We all know that artificial intelligence needs data to learn. Lots of data. But a new bombshell legal filing suggests that the tech giant Nvidia didn’t just accidentally stumble upon copyrighted books. They allegedly went out and asked for them.
In a shocking update to a class-action lawsuit, authors claim that Nvidia employees directly contacted Anna’s Archive—one of the world’s most infamous pirate libraries—to get their hands on millions of books. This wasn’t just a small mistake; it looks like a calculated move.
Desperate for data
According to the new court documents filed in California, Nvidia was feeling “competitive pressure” to build the best AI models. To do that, they needed high-quality text, like books. Desperate times apparently called for desperate measures.

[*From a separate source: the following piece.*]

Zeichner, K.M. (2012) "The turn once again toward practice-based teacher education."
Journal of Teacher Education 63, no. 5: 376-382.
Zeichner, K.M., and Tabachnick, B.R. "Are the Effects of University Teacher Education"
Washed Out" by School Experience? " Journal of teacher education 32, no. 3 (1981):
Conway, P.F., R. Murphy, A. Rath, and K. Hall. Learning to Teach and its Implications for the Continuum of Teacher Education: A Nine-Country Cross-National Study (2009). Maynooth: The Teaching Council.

The plaintiffs, who are authors suing the company for copyright infringement, say they have proof. They cite internal emails where a member of Nvidia’s data strategy team reached out to the operators of Anna’s Archive. Their goal? To get “high-speed access” to the site’s massive collection of pirated materials. They didn’t want to download books one by one; they wanted the whole library.
Ignoring the warnings
Here is where the story gets even crazier. When Nvidia made contact, the people running Anna’s Archive actually warned them. They reportedly told Nvidia clearly that the books were acquired illegally and that using them might be risky.

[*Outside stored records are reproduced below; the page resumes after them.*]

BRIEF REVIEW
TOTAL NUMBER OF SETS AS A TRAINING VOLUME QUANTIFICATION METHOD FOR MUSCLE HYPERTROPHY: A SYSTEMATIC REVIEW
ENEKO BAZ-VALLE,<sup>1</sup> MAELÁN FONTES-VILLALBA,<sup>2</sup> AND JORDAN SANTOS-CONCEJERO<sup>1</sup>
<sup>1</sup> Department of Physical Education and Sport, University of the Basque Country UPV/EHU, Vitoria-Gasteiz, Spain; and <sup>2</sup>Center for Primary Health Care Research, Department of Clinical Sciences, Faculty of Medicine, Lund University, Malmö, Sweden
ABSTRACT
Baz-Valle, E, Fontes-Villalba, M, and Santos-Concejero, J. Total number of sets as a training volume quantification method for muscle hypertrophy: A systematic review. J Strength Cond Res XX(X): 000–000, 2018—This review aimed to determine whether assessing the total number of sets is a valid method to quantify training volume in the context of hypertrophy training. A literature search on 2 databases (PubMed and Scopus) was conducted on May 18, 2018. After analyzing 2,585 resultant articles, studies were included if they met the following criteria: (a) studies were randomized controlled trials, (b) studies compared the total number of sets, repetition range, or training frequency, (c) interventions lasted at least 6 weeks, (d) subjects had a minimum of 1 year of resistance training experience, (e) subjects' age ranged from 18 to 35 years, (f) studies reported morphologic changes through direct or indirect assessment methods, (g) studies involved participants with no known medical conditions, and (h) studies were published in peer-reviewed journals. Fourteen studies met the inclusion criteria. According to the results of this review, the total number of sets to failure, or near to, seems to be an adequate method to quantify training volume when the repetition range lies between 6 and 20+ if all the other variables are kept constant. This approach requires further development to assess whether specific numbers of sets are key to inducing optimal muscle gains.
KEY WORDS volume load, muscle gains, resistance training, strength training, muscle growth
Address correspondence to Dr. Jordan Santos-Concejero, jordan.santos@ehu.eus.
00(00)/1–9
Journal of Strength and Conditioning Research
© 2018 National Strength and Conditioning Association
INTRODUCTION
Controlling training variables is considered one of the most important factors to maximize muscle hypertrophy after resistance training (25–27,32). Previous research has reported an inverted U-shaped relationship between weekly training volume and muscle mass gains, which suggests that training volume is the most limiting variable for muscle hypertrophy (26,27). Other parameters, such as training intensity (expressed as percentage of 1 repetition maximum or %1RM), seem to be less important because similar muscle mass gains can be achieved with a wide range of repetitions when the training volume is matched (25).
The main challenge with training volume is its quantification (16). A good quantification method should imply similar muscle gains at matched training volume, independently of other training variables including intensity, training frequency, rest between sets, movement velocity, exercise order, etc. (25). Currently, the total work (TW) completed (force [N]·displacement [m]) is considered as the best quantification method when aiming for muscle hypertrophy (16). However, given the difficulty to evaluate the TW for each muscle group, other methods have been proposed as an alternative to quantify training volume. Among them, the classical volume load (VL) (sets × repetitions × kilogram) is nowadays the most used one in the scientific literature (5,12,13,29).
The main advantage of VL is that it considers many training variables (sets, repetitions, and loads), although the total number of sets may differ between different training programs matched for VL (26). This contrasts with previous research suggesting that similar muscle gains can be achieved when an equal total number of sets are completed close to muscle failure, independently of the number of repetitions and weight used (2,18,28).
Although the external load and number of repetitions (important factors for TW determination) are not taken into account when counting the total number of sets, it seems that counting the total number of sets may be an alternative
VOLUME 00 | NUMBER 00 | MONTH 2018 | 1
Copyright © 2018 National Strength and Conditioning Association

You might think a trillion-dollar company would stop there. Think again.
The lawsuit alleges that Nvidia executives discussed this warning and, within just one week, gave the “green light” to proceed anyway. They reportedly didn’t care about the legal risks because they needed the data so badly. As a result, Anna’s Archive allegedly gave Nvidia access to download roughly 500 terabytes of data. That is an unimaginable amount of reading material.
Beyond just one source
It wasn’t just Anna’s Archive. The lawsuit claims Nvidia used other controversial sources too. These include:
- Books3: A notorious dataset of pirated books.

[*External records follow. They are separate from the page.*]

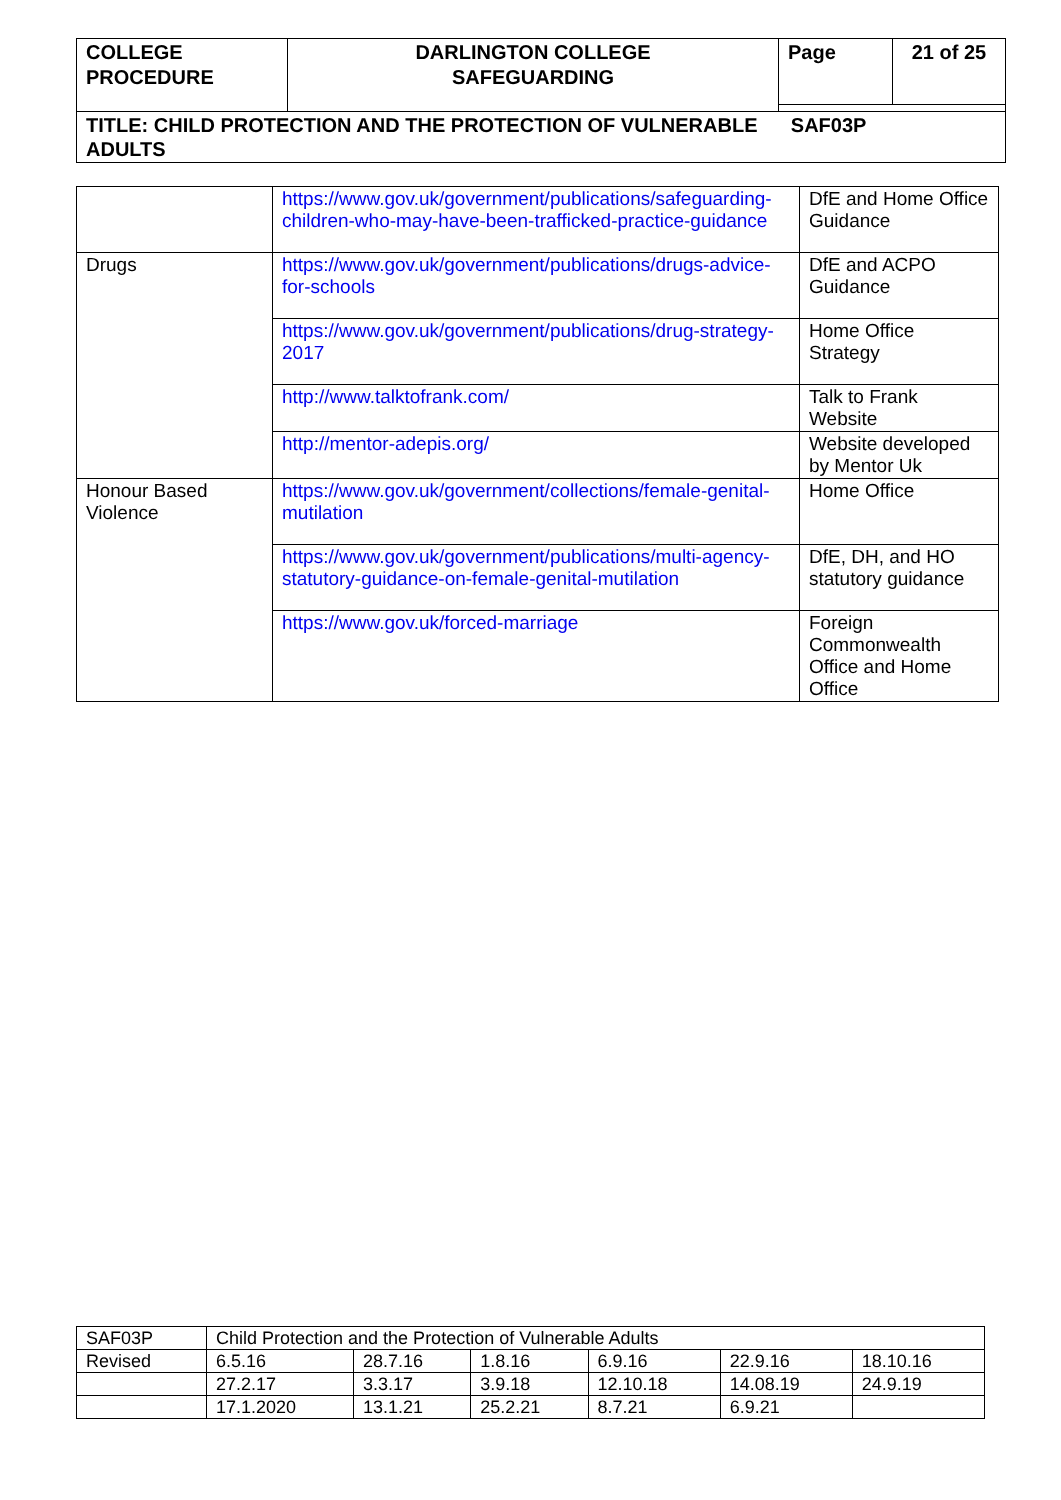| COLLEGE PROCEDURE | DARLINGTON COLLEGE SAFEGUARDING | Page | 21 of 25 |
| TITLE: CHILD PROTECTION AND THE PROTECTION OF VULNERABLE SAF03P ADULTS | | | |
| | https://www.gov.uk/government/publications/safeguarding-children-who-may-have-been-trafficked-practice-guidance | DfE and Home Office Guidance |
| Drugs | https://www.gov.uk/government/publications/drugs-advice-for-schools | DfE and ACPO Guidance |
| | https://www.gov.uk/government/publications/drug-strategy-2017 | Home Office Strategy |
| | http://www.talktofrank.com/ | Talk to Frank Website |
| | http://mentor-adepis.org/ | Website developed by Mentor Uk |
| Honour Based Violence | https://www.gov.uk/government/collections/female-genital-mutilation | Home Office |
| | https://www.gov.uk/government/publications/multi-agency-statutory-guidance-on-female-genital-mutilation | DfE, DH, and HO statutory guidance |
| | https://www.gov.uk/forced-marriage | Foreign Commonwealth Office and Home Office |
| SAF03P | Child Protection and the Protection of Vulnerable Adults | | | | | |
| Revised | 6.5.16 | 28.7.16 | 1.8.16 | 6.9.16 | 22.9.16 | 18.10.16 |
| | 27.2.17 | 3.3.17 | 3.9.18 | 12.10.18 | 14.08.19 | 24.9.19 |
| | 17.1.2020 | 13.1.21 | 25.2.21 | 8.7.21 | 6.9.21 | |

- LibGen (Library Genesis): A huge shadow library for scientific papers and books.
- Sci-Hub: Known for bypassing paywalls on research papers.
- Z-Library: Another massive ebook repository.
The authors argue that Nvidia didn’t just use these books for themselves. They allegedly created tools and scripts that helped their customers download these illegal datasets too. This adds a layer of “vicarious infringement” to the case, meaning Nvidia could be in trouble for helping others break the law.
Nvidia’s defense
So, what does Nvidia say about all this? In the past, their defense has been simple: Fair Use.
They argue that teaching an AI model isn’t the same as copying a book to sell it. They claim their AI just looks at “statistical correlations” in the text—basically learning how words fit together—rather than “reading” the book like a human does. They believe this shouldn’t count as copyright infringement.
However, these new emails might make that defense harder to sell. It is one thing to scrape the open internet; it is another to secretly email a known pirate site and ask for a bulk discount on stolen goods.
What this means for the future
This lawsuit is being led by authors like Abdi Nazemian, Brian Keene, and Susan Orlean. If they win, it could change everything for the AI industry. Tech companies might have to pay billions in compensation or delete their powerful models entirely.
For now, one thing is clear: the race to build the smartest AI is getting dirty, and the secrets are starting to spill out.